Stone believes that an effective TECH leader must engage in performance monitoring and develop action plans to integrate people, processes, and technology to come up with creative solutions to interdisciplinary challenges. Above all, Stone sees technology as a unifying solution to improve an organization’s talent management, efficiency, cash flow, and habits. “Leaders must guarantee the use of technology as the critical platform for tracking, automation, and interaction,” he says. “Technology is essential to improving both clinical quality and the revenue cycle performance and enhancing workflow.”

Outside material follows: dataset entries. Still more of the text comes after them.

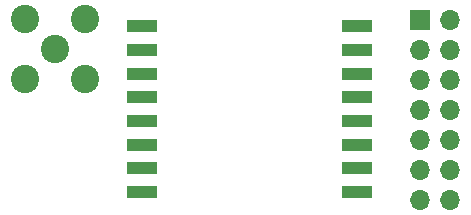
<source format=gbr>
%TF.GenerationSoftware,KiCad,Pcbnew,(5.1.9-0-10_14)*%
%TF.CreationDate,2021-04-20T21:20:53+01:00*%
%TF.ProjectId,pi-hat,70692d68-6174-42e6-9b69-6361645f7063,rev?*%
%TF.SameCoordinates,Original*%
%TF.FileFunction,Soldermask,Top*%
%TF.FilePolarity,Negative*%
%FSLAX46Y46*%
G04 Gerber Fmt 4.6, Leading zero omitted, Abs format (unit mm)*
G04 Created by KiCad (PCBNEW (5.1.9-0-10_14)) date 2021-04-20 21:20:53*
%MOMM*%
%LPD*%
G01*
G04 APERTURE LIST*
%ADD10R,2.500000X1.000000*%
%ADD11O,1.700000X1.700000*%
%ADD12R,1.700000X1.700000*%
%ADD13C,2.400000*%
G04 APERTURE END LIST*
D10*
%TO.C,U1*%
X43676200Y-31577800D03*
X43676200Y-29577800D03*
X43676200Y-27577800D03*
X43676200Y-25577800D03*
X43676200Y-23577800D03*
X43676200Y-21577800D03*
X43676200Y-19577800D03*
X43676200Y-17577800D03*
X25476200Y-17577800D03*
X25476200Y-19577800D03*
X25476200Y-21577800D03*
X25476200Y-23577800D03*
X25476200Y-25577800D03*
X25476200Y-27577800D03*
X25476200Y-29577800D03*
X25476200Y-31577800D03*
%TD*%
D11*
%TO.C,Pi 17-30*%
X51536600Y-32258000D03*
X48996600Y-32258000D03*
X51536600Y-29718000D03*
X48996600Y-29718000D03*
X51536600Y-27178000D03*
X48996600Y-27178000D03*
X51536600Y-24638000D03*
X48996600Y-24638000D03*
X51536600Y-22098000D03*
X48996600Y-22098000D03*
X51536600Y-19558000D03*
X48996600Y-19558000D03*
X51536600Y-17018000D03*
D12*
X48996600Y-17018000D03*
%TD*%
D13*
%TO.C,SMA*%
X20701000Y-22047200D03*
X15621000Y-22047200D03*
X20701000Y-16967200D03*
X15621000Y-16967200D03*
X18161000Y-19507200D03*
%TD*%
M02*

</source>
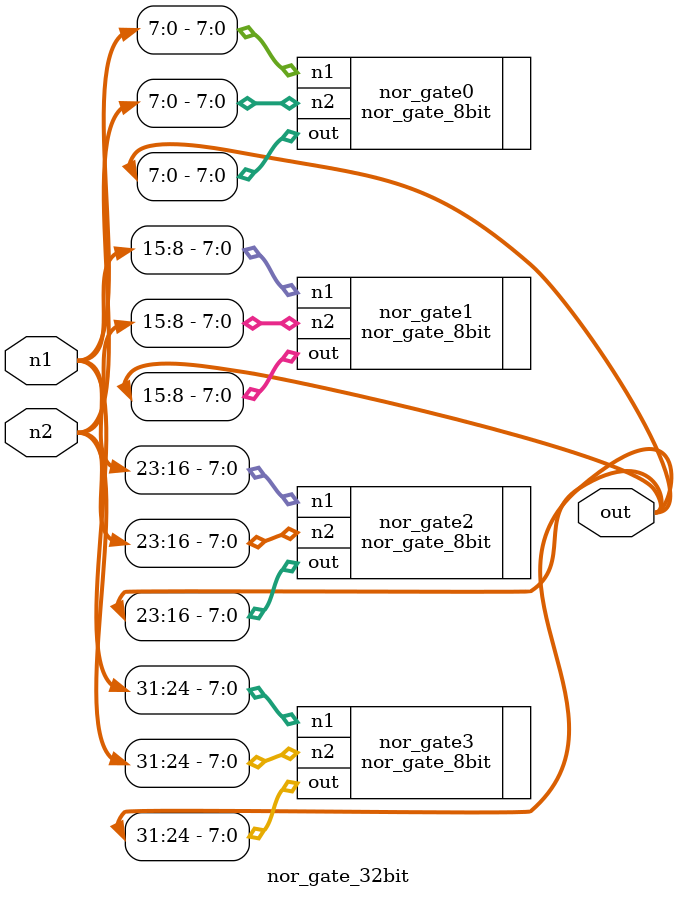
<source format=v>
module nor_gate_32bit (
    input [31:0] n1,
    input [31:0] n2,
    output [31:0] out
);

    nor_gate_8bit nor_gate0 (.n1(n1[7:0]),.n2(n2[7:0]),.out(out[7:0]));
    nor_gate_8bit nor_gate1 (.n1(n1[15:8]),.n2(n2[15:8]),.out(out[15:8]));
    nor_gate_8bit nor_gate2 (.n1(n1[23:16]),.n2(n2[23:16]),.out(out[23:16]));
    nor_gate_8bit nor_gate3 (.n1(n1[31:24]),.n2(n2[31:24]),.out(out[31:24]));
    
endmodule
</source>
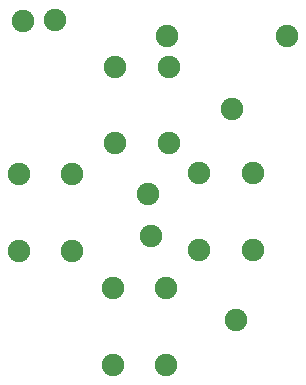
<source format=gbl>
G04 MADE WITH FRITZING*
G04 WWW.FRITZING.ORG*
G04 DOUBLE SIDED*
G04 HOLES PLATED*
G04 CONTOUR ON CENTER OF CONTOUR VECTOR*
%ASAXBY*%
%FSLAX23Y23*%
%MOIN*%
%OFA0B0*%
%SFA1.0B1.0*%
%ADD10C,0.075000*%
%ADD11R,0.001000X0.001000*%
%LNCOPPER0*%
G90*
G70*
G54D10*
X1099Y1265D03*
X699Y1265D03*
X644Y600D03*
X927Y318D03*
X634Y740D03*
X916Y1022D03*
X518Y171D03*
X518Y426D03*
X695Y171D03*
X695Y426D03*
X525Y908D03*
X525Y1164D03*
X703Y908D03*
X703Y1164D03*
X806Y554D03*
X806Y810D03*
X983Y554D03*
X983Y810D03*
X203Y551D03*
X203Y806D03*
X380Y551D03*
X380Y806D03*
X326Y1319D03*
X219Y1317D03*
G54D11*
D02*
G04 End of Copper0*
M02*
</source>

Stone’s faith in this approach stems from a long career in healthcare. He grew up in a small town outside Durham, North Carolina, and earned a bachelor’s of science degree in medical technology at Winston-Salem State University. He worked in a lab at the University of North Carolina (UNC) Hospital for a while, then took a sabbatical to study hospital management and obtain a master’s degree in hospital and business administration from Pfeiffer University. Back at UNC Hospital, he worked on practice management before moving into coding and compliance. Eventually, he “changed colors from Tar Heel blue to Duke blue,” and worked in several areas, including clinical documentation and health information management. He was named an associate vice president in 2012.
“Healthcare today is all about change, and organizations needs leaders to manage that change,” he says. “This industry is highly regulated, and you have to mitigate all the risks that go with billing and records governance. A flexible and diverse workforce will allow you to manage change that is coming quicker and quicker.”